Meet fourth-year undergraduate researcher Ngoc Nguyen!

Ngoc majors in International Development Studies, Asian American Studies, and Sociology and is in our Undergraduate Research Scholarship Program (URSP). The title of her project is “Hidden in Plain Sight: On the Legal and Grassroots Organizing against Thai Labor Trafficking in the United States,” which focuses on the role of grassroots organizing in the El Monte case by exploring questions regarding labor laws and rights of immigrant communities. She hopes that her project will bring light to challenges that the Thai community experiences and promote effective change.

How did you first get interested in your research project?

Coming from a low-income immigrant family and seeing my parents being exploited by the unjust labor system as they work long hours with low wages have inspired me to pursue an education to learn about immigration and labor law and advocate for the rights of immigrant communities. Although I have always wanted to research immigration and labor law, I did not know what topic I want to pursue until I met my faculty mentor, Professor Jennifer Chun, who suggested that I learn about the El Monte Thai Garment worker case.

Interning for the Thai Community Development Center (Thai CDC) has taught me about the case and the role that non-profit organizations such as the Thai CDC played in the case. I was extremely inspired by the ways in which grassroots organizations, activists, and community members came together in the mid-1990s to demand justice for the workers and create systemic changes.
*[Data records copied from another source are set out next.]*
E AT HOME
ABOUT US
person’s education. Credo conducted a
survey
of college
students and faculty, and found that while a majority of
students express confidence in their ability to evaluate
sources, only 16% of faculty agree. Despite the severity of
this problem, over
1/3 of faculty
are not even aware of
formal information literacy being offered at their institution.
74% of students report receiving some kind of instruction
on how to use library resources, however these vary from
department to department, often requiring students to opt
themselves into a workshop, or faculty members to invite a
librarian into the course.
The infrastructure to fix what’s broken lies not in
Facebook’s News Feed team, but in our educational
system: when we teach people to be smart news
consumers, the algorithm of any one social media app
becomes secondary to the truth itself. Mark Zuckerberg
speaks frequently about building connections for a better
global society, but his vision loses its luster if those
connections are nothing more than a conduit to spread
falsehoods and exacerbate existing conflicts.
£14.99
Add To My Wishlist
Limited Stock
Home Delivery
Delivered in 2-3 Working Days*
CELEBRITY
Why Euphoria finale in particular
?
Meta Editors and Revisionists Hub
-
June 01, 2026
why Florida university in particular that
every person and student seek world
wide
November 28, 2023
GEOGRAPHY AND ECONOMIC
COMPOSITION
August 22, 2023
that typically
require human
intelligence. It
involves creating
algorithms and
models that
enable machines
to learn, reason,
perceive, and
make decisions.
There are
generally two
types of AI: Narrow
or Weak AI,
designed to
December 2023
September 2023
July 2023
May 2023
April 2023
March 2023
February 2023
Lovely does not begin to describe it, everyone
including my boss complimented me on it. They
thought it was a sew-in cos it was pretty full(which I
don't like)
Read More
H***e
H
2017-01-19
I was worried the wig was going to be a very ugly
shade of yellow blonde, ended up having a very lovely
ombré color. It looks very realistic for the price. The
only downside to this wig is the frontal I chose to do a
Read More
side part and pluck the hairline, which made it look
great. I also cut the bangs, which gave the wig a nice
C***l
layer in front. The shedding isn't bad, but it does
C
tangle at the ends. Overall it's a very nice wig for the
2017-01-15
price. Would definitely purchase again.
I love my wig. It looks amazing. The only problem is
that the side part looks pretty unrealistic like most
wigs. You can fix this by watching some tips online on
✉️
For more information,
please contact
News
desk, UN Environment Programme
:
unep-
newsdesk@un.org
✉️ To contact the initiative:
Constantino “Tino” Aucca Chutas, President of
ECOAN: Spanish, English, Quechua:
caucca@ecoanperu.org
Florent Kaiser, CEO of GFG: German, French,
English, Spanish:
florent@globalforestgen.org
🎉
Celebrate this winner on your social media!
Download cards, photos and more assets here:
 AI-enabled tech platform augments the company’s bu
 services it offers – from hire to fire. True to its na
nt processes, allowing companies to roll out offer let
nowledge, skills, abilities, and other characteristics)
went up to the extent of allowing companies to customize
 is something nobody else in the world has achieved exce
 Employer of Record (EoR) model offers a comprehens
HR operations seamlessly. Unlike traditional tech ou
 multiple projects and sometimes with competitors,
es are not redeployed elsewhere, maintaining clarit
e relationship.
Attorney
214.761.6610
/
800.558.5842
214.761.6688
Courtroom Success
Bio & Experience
This experience led me to research this case for my senior project. Through this project, I focus on the role of grassroots organizing in the El Monte case by exploring the following questions: How did grassroots organizations, lawyers, and community members come together to advocate for the workers? How was the coalition formed and what role did each organization play? What strategies did these organizations use to advocate against state violence and to demand justice for the workers?

What has been the most exciting aspect of your research so far?
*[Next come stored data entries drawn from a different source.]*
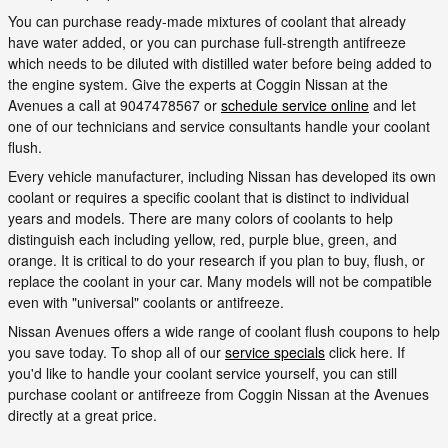
You can purchase ready-made mixtures of coolant that already
have water added, or you can purchase full-strength antifreeze
which needs to be diluted with distilled water before being added to
the engine system. Give the experts at Coggin Nissan at the
Avenues a call at 9047478567 or
schedule service online
and let
one of our technicians and service consultants handle your coolant
flush.
Every vehicle manufacturer, including Nissan has developed its own
coolant or requires a specific coolant that is distinct to individual
years and models. There are many colors of coolants to help
distinguish each including yellow, red, purple blue, green, and
orange. It is critical to do your research if you plan to buy, flush, or
replace the coolant in your car. Many models will not be compatible
even with "universal" coolants or antifreeze.
Nissan Avenues offers a wide range of coolant flush coupons to help
you save today. To shop all of our
service specials
click here. If
you'd like to handle your coolant service yourself, you can still
purchase coolant or antifreeze from Coggin Nissan at the Avenues
directly at a great price.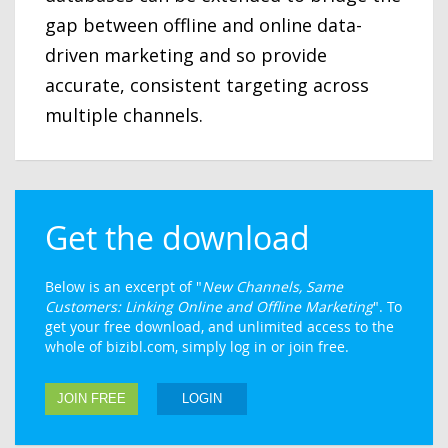
gap between offline and online data-
driven marketing and so provide
accurate, consistent targeting across
multiple channels.
Get the download
Below is an excerpt of "
New Channels, Same
Customers: Linking Online and Offline Marketing
". To
get your free download, and unlimited access to the
whole of bizibl.com, simply log in or join free.
JOIN FREE
LOGIN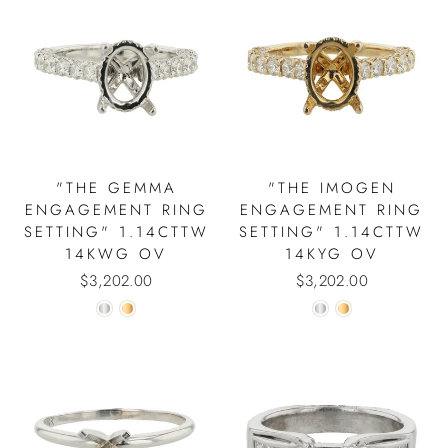
"THE GEMMA
"THE IMOGEN
ENGAGEMENT RING
ENGAGEMENT RING
SETTING" 1.14CTTW
SETTING" 1.14CTTW
14KWG OV
14KYG OV
$3,202.00
$3,202.00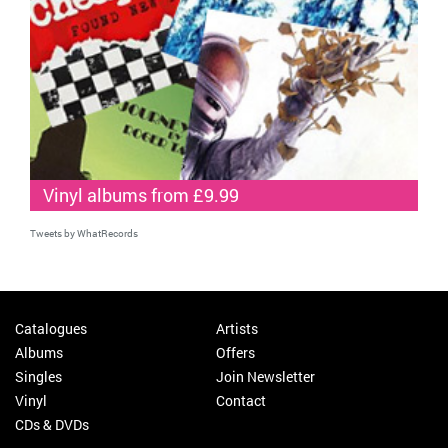
Vinyl albums from £9.99
Tweets by WhatRecords
Catalogues
Artists
Albums
Offers
Singles
Join Newsletter
Vinyl
Contact
CDs & DVDs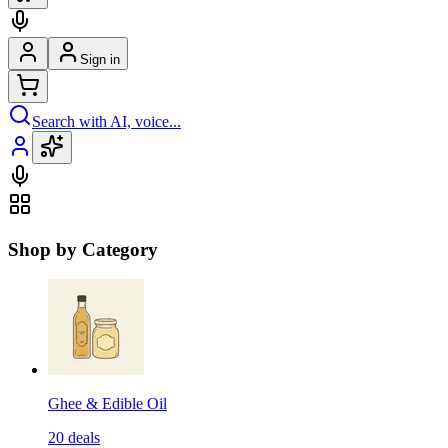
Sign in
Search with AI, voice...
Shop by Category
Ghee & Edible Oil
20
deals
The most exciting part of my research has been getting the opportunity to research archival materials about the El Monte case and talking to community organizers who were involved in the labor movement in the 1990s!

What has surprised you about your research or the research process?

I never would have expected to grow this much through this process! Not only have I been able to meet and listen to stories of amazing community organizers, but I have also become more inspired to pursue a career in the legal field. Learning about immigration and labor organizing has helped me realize who I want to be, what kind of activist I want to become in the future, and how pursuing a law degree can help me achieve my aspirations.

What is one piece of advice you have for other UCLA students thinking about doing research?

I would advise students to challenge themselves, go out of their comfort zone, and actively pursue opportunities. As a first-generation college student, I struggled to navigate UCLA and find opportunities to pursue research. However, talking to my professors, friends, and mentors has helped me narrow down my research and apply to opportunities.  

What effect do you hope your research has in your field, at UCLA, in your community, or in the world?

I hope that my project will bring light to challenges that the Thai community experiences that continue to remain hidden in mainstream discourse and promote integral dialogues about how grassroots organizing can advocate for effective change.